**Aim of the task:**
The lines to reproduce run from the one containing "Mar 2022 | Water - Allotments" through the final line of the entries; write them out exactly and add nothing.

**Data supplied:**
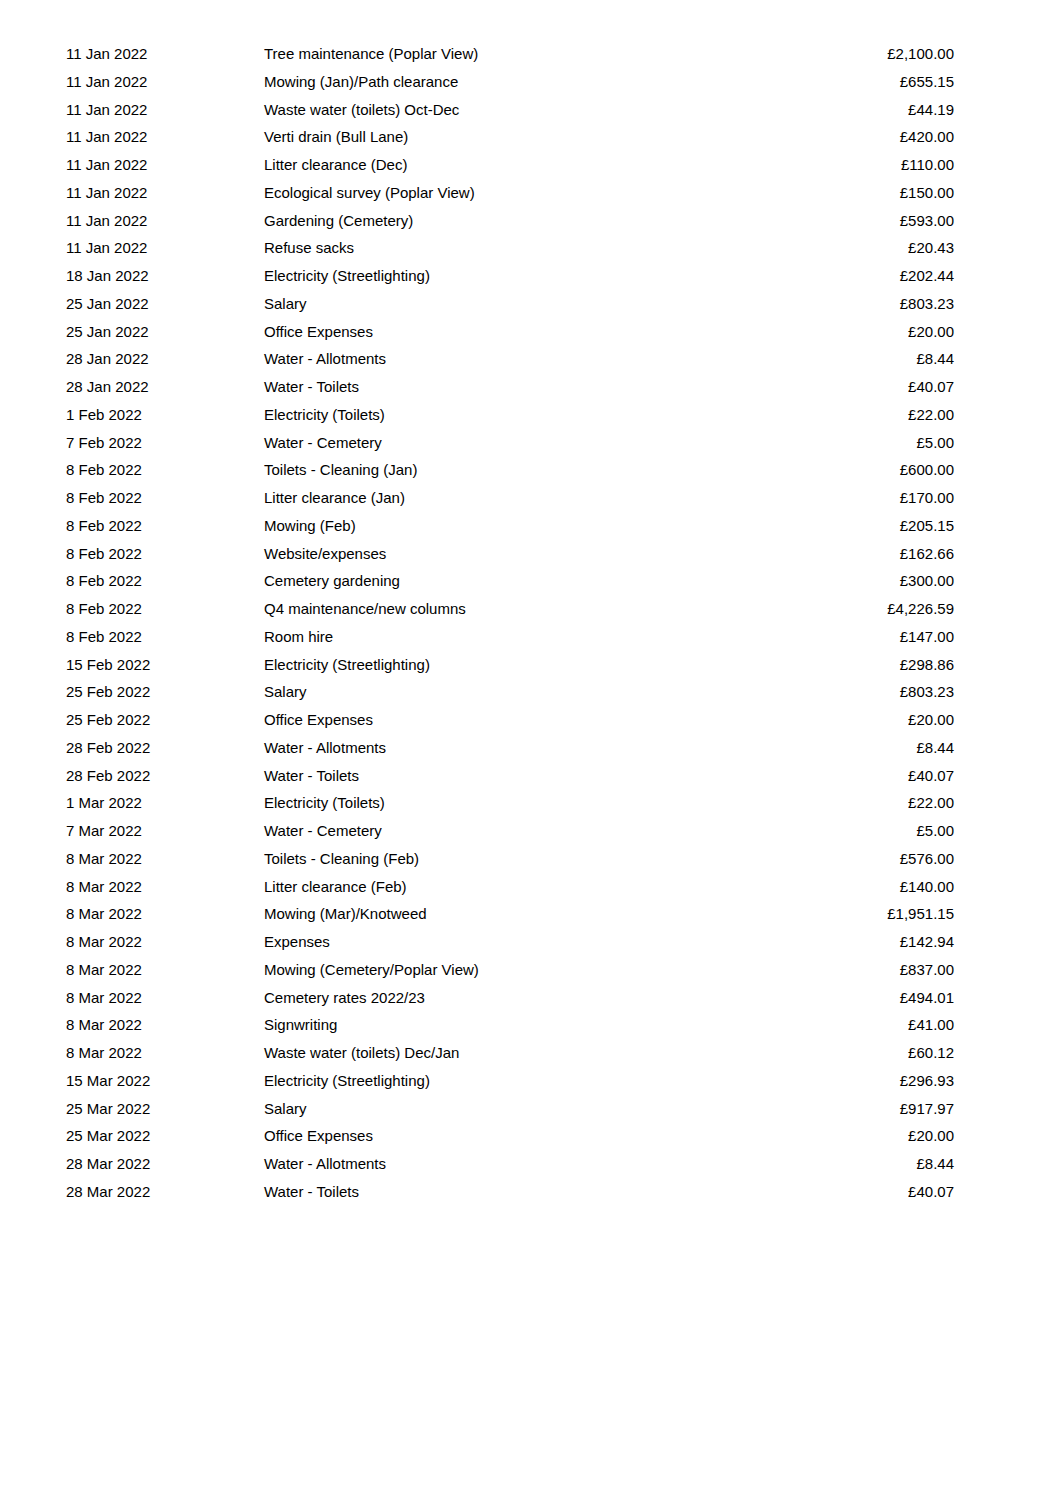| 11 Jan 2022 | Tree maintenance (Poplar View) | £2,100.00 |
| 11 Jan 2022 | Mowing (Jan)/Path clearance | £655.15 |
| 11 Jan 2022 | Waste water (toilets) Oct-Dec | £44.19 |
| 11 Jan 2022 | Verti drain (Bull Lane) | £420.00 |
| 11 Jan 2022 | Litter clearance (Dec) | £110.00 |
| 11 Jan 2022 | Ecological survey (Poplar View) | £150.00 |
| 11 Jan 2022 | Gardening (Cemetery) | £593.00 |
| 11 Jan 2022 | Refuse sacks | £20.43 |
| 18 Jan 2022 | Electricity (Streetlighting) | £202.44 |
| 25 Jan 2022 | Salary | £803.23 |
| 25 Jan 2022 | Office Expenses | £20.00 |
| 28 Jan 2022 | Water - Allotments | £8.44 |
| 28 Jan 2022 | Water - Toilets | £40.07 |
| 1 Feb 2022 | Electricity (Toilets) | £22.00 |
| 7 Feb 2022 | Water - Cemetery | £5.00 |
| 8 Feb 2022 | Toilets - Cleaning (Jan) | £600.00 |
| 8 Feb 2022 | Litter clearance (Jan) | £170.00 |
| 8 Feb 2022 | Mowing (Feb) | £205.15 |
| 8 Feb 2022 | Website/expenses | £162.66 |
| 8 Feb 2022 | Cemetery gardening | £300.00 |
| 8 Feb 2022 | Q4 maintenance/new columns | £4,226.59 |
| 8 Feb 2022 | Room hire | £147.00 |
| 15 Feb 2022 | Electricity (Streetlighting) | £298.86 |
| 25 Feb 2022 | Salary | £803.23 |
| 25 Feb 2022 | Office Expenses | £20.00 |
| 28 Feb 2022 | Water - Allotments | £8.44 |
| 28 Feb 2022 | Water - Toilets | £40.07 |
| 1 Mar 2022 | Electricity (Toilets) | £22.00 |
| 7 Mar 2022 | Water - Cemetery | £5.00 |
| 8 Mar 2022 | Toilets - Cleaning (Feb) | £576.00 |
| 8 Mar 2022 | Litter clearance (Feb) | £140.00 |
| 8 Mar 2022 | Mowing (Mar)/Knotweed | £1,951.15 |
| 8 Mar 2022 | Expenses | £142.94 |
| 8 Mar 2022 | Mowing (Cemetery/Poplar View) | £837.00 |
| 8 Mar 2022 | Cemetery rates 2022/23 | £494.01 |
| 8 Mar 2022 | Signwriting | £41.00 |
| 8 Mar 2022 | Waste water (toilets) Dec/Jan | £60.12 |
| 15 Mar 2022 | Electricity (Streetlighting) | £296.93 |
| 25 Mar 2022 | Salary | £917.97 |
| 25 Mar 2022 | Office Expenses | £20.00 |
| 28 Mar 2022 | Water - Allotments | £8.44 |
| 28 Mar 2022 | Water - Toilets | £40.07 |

**Exercise answer:**
| 28 Mar 2022 | Water - Allotments | £8.44 |
| 28 Mar 2022 | Water - Toilets | £40.07 |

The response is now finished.